Bullet Point Summary, Notes, and Quotes

  1. The secret to writing well is to write simply. Many writers make the mistake of trying to impress with complex language, resulting in difficult-to-read writing. Instead, writers should strive for simplicity by stripping down sentences to their core components and removing any unnecessary words or phrases.
  2. Clear writing requires clear thinking. Writers must always ask themselves what exactly they are trying to say and ruthlessly remove any clutter from their writing, including redundant prepositions (“face up to a challenge” to “face a challenge”), adjectives (“my personal experience” to “my experience”), and long words (“utilize” to “use”, “at present time” to “now”).
  3. The key to writing with style is to find your authentic voice. In other words, be yourself.
  4. To develop your style, start by writing and don't stress about the first few paragraphs. Relax, and reach for words that feel right to you, then you'll begin to find your natural flow and unique style.
    1. Writing in the first person can help you sound more natural and less stilted. Cultivate your natural voice in your writing process and your style will soon reveal itself.
  5. Be meticulous in choosing your words. Avoid clichés, use the thesaurus (but ensure the words accurately convey what you mean -- precision is more important than variety), don't use jargon and neologisms (new words) unless the context calls for them, and heed the rhythm and aural qualities of your sentences.
  6. Keep your writing focused and consistent. Do not shift the tone, voice, tense, or perspective.
  7. Answering the following questions can help you to remain focused and consistent:
    1. Who is your audience (e.g., general, niche, one person)?
    2. What style of writing will you use (e.g., formal, casual, humorous)?
    3. What is the point you're trying to make?
  8. The beginning and ending of a written piece are crucial in engaging the reader. The opening should be captivating and show the reader what's in it for them.
    1. An example from the author: “I've often wondered what goes into a hot dog. Now I know and I wish I didn't.”
  9. When concluding your writing, avoid unnecessary summarization and strive for brevity once you've conveyed your message.
  10. The foundation of good writing comes from practice and attention to established principles. Some of them are:
    1. Use active voice instead of passive voice (“he drove the car” vs “the car was driven by him”).
    2. Use precise verbs (“he lumbered” vs “he walked”).
    3. Avoid qualifiers (“she's very happy” vs “she's ecstatic”).
    4. Use adverbs cautiously (“she whispered” vs “she talked quietly”).
    5. Use adjectives cautiously (“giant” vs “tall giant”).
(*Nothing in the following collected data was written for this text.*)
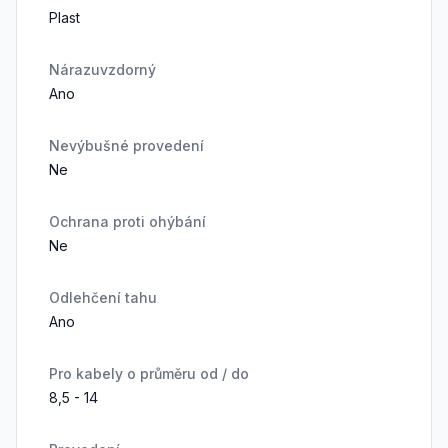
Plast
Nárazuvzdorný
Ano
Nevýbušné provedení
Ne
Ochrana proti ohýbání
Ne
Odlehčení tahu
Ano
Pro kabely o průměru od / do
8,5 - 14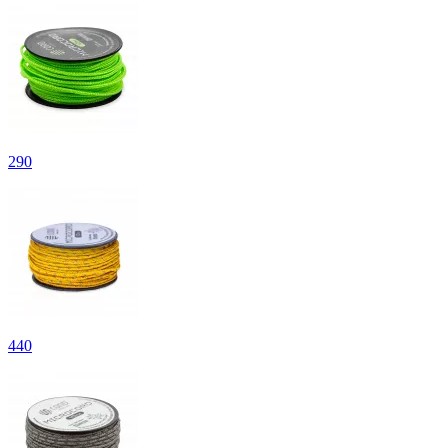
290
440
    6. It's okay to start a sentence with “but” or “yet” to signal a transition.
  11. Adverbs and adjectives become more powerful if you minimize their usage.
  12. Great writing comes from writers who are passionate about reading and writing. Instill in yourself a love for the craft by following your interests, writing regularly, and persevering through challenges.
  13. Your ideas come from your experiences. Live a rich life and you will have endless interesting things to write about.
  14. Focus on the writing process rather than the finished product. The final product will always be different from what you'd imagined at the start. Fixating on the end result can hinder the evolution of the story. It is important to refine and experiment with the story to find its potential. The process of writing is just as important as the final product.